The first Sunday of the new year. Why do we call it the “new” year? Why not just the year?
A cloud of irritability is settling in. It is still bitterly cold outside, with a dark gery sky and wet streets. Yesterday morning I cycled around the west end. I’ve been intending to do this for some time, since March last year, in fact, but I was underwhelmed, unmoved. Roads were empty, people sparse, but I felt nothing for the place. Familiar sites, sights, locations, buildings, but no emotions. The memories of time spent there are numb, surpressed. It felt irrelevant, like looking at a photograph of people I no longer see. A reference point, that’s all. My main reason for knowing the place, and having spent so many years there is work, and I feel like I’ve drifted away from that. The people still exist, distantly, names on screens, like soap opera characters, lives intertwined through time, circumstances, situations. The longer this goes on the more distanced I feel. When we are back I wonder if enthusiasm and sense of belonging will return. I think the problem is that the job, the business, the people had been there solidly, reliably, for as long as I can remember, until March last year, when suddenly nothing was certain. I’m assured that it all will return, but that talk is abstract, there is nothing definite or tangible to grasp. I no longer have trust in any of it. I know it won’t be the same, people seem to enjoy saying that, as though they carry some Nostradamus-like authority and wisdom. (They are always the people that don’t, of course). I don’t know if I want it to be the same. I suppose I don’t. I’m different now. I can see myself feeling withdrawn and disinterested. I’ve thought about being back so many times but I can’t allow myself to look forward to it with any feeling of certainty or comfort. It all fell apart so spectacularly, and so could do again. I have to find other emblems of stability to lean on now, new opportunities, new outlooks, a new life.
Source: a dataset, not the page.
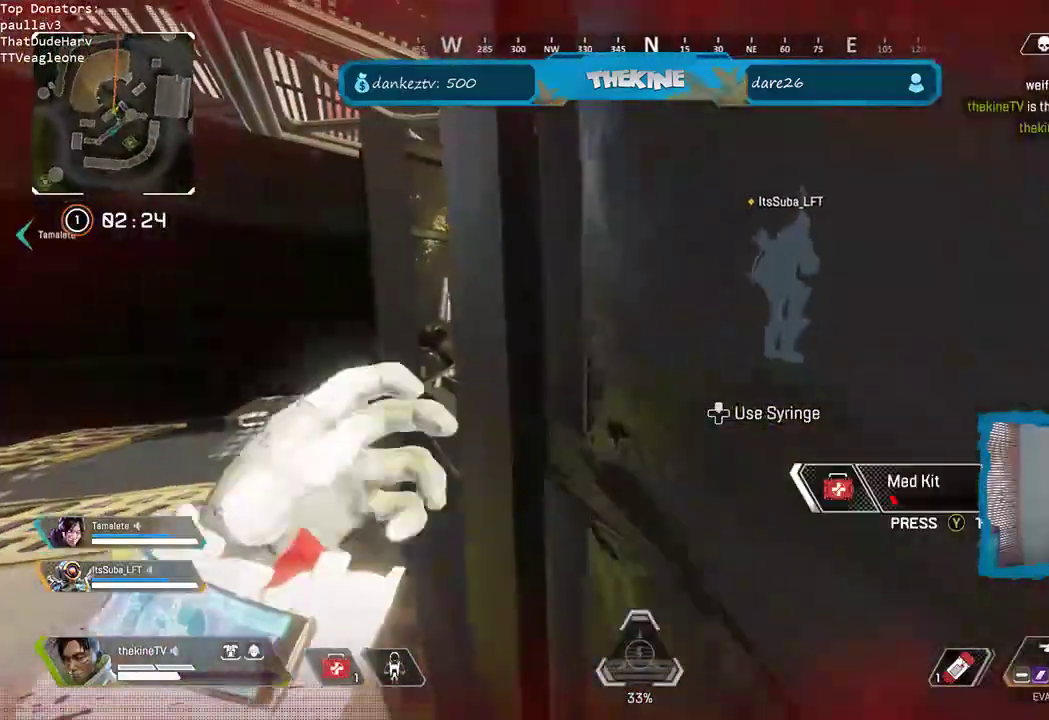
{"dt_ms": 500, "buttons": [], "left_stick": "up-left", "right_stick": "center", "events": [[200, "right_stick", "down-left"], [283, "right_stick", "center"]]}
I’ve become sensitive to sounds from the other flats now. I never used to be bothered by muffled ambient sound, it is quite a normal experience. Total silence is impossible to achieve anyway. I have long suspected I have something called hyperacusis, which is a heightened sensitivity to certain everyday sounds. I certainly find too many people speaking at once impossible. The pitch reaches a certain level and suddenly it is just noise. I can’t function. Thought processes are suspended. I think now the absence of contact with people leads to distress when I hear sounds of other peoples’ lives. I don’t have radio or podcasts on in my flat apart from when showering now. It is a way of using background sound to punctuate phases of the day. Sound stops when it is time to be productive, after breakfast and once the day has aired, I then formulate a plan for the day, which I then do or don’t follow. Much of the day now has silence which helps with concentration but can highlight the loneliness. I wrote something a while ago likening the estate to the walled city of Kowloon. I’d actually prefer to be there right now, small spaces are fine, I don’t need much, large rooms just feel like showing off, western middle class status and greed. At least there would be other people.
The Prime Minister is addressing us this evening. I’d better buy some wine.